I also made a basic Ghost profile to cut out a lot of the steps required. My profile looked something like this:
class ghost_blog_profile::basic (
$blog_name = 'my_blog',
$url = $fqdn,
$ssl_enabled = false,
)
{
case $::osfamily {
redhat: {
$supervisor_path_bin = '/usr/bin'
}
debian: {
$supervisor_path_bin = '/usr/local/bin'
}
default: {
fail("ERROR: ${::osfamily} based systems are not supported!" )
}
}
class { 'nodejs':
manage_repo => true,
}
->
class { ghost:}
->
ghost::blog{ $blog_name:
url => $url,
socket => false,
use_supervisor => false,
}
->
exec { "chown -R ghost:ghost /home/ghost/${blog_name}/":
path => '/usr/bin:/bin:/usr/sbin:/sbin:/usr/local/bin:/usr/local/sbin',
unless => "test $(stat -c %U:%G /home/ghost/${blog_name}/) = ghost:ghost",
}
->
Class['::supervisor']
->
supervisor::program { "ghost_${blog_name}":
command => "node /home/ghost/${blog_name}/index.js",
autorestart => true,
user => ghost,
group => ghost,
directory => "/home/ghost/${blog_name}/",
stdout_logfile => "/var/log/ghost_${blog_name}.log",
stderr_logfile => "/var/log/ghost_${blog_name}_err.log",
environment => 'NODE_ENV="production"',
}
->
exec { 'supervisor::update':
command => "${supervisor_path_bin}/supervisorctl reread && ${path_bin}/supervisorctl update",
logoutput => on_failure,
refreshonly => true,
require => Service['supervisord'],
}
class { 'nginx':}
nginx::resource::upstream { "ghost_blog_${blog_name}":
members => [
'localhost:2368',
],
}
nginx::resource::vhost { $fqdn:
proxy => "http://ghost_blog_${blog_name}",
ssl => $ssl_enabled,
ssl_cert => "/etc/nginx/ssl/${fqdn}.crt",
ssl_key => "/etc/nginx/ssl/${fqdn}.key",
}
}
I made a module for this profile here. I need to clean it up a bit, but it worked with a few modifications on my server.
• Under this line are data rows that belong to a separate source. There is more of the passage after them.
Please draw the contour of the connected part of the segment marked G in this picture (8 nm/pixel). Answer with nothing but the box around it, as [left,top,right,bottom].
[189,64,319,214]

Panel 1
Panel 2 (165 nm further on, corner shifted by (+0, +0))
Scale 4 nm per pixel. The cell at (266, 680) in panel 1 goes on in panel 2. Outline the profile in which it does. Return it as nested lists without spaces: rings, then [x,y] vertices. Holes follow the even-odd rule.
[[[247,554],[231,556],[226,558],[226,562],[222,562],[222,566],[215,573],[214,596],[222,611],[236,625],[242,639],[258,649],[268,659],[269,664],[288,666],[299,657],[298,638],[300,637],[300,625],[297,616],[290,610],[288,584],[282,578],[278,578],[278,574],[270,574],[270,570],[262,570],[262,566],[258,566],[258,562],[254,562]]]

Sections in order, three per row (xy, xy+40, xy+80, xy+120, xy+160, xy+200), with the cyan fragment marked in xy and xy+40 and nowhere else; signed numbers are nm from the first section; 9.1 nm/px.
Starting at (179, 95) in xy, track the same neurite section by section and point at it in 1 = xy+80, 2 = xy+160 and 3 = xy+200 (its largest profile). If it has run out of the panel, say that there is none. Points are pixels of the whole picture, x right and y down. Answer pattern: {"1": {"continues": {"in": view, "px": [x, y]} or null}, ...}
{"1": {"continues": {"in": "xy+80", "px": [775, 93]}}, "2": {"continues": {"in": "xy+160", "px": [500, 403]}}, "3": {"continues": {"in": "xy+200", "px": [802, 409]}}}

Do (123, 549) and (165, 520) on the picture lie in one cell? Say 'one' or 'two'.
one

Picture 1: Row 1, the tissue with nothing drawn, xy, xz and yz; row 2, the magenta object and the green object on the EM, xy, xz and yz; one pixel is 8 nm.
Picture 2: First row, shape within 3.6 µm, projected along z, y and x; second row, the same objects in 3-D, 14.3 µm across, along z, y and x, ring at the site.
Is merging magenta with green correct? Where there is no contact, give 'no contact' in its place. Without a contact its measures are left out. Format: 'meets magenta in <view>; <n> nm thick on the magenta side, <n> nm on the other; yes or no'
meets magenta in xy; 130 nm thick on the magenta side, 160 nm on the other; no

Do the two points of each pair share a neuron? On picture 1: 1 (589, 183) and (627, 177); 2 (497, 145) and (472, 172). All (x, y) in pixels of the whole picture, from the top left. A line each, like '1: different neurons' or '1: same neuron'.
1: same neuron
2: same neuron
This profile meant I could easily create a role for the server that would look something like this:
node /petersouter.co.uk/{
class { 'ghost_blog_profile::basic':
blog_name => 'petersouter.co.uk',
url => 'http://petersouter.co.uk',
}
}
Which worked like a charm.
With this success I moved on to my second idea: SSL.
My original SSL blocker was that it was going to be a lot of manual steps to set it up, and I only would enable SSL when I could configure it with Puppet. Now I had a puppet-ized the server server, it was easy enough to generate the certs, put them on the server, and make a small change to the role to enable them:
node /petersouter.co.uk/{
class { 'ghost_blog_profile::basic':
blog_name => 'petersouter.co.uk',
url => 'http://petersouter.co.uk',
ssl_enabled => true,
}
}
I used Gandi for the certs, and followed this tutorial on how to set it up. Copied them up to the server in the correct location and boom: I had fresh 0.5.8 Ghost blog, running through nginx with SSL enabled.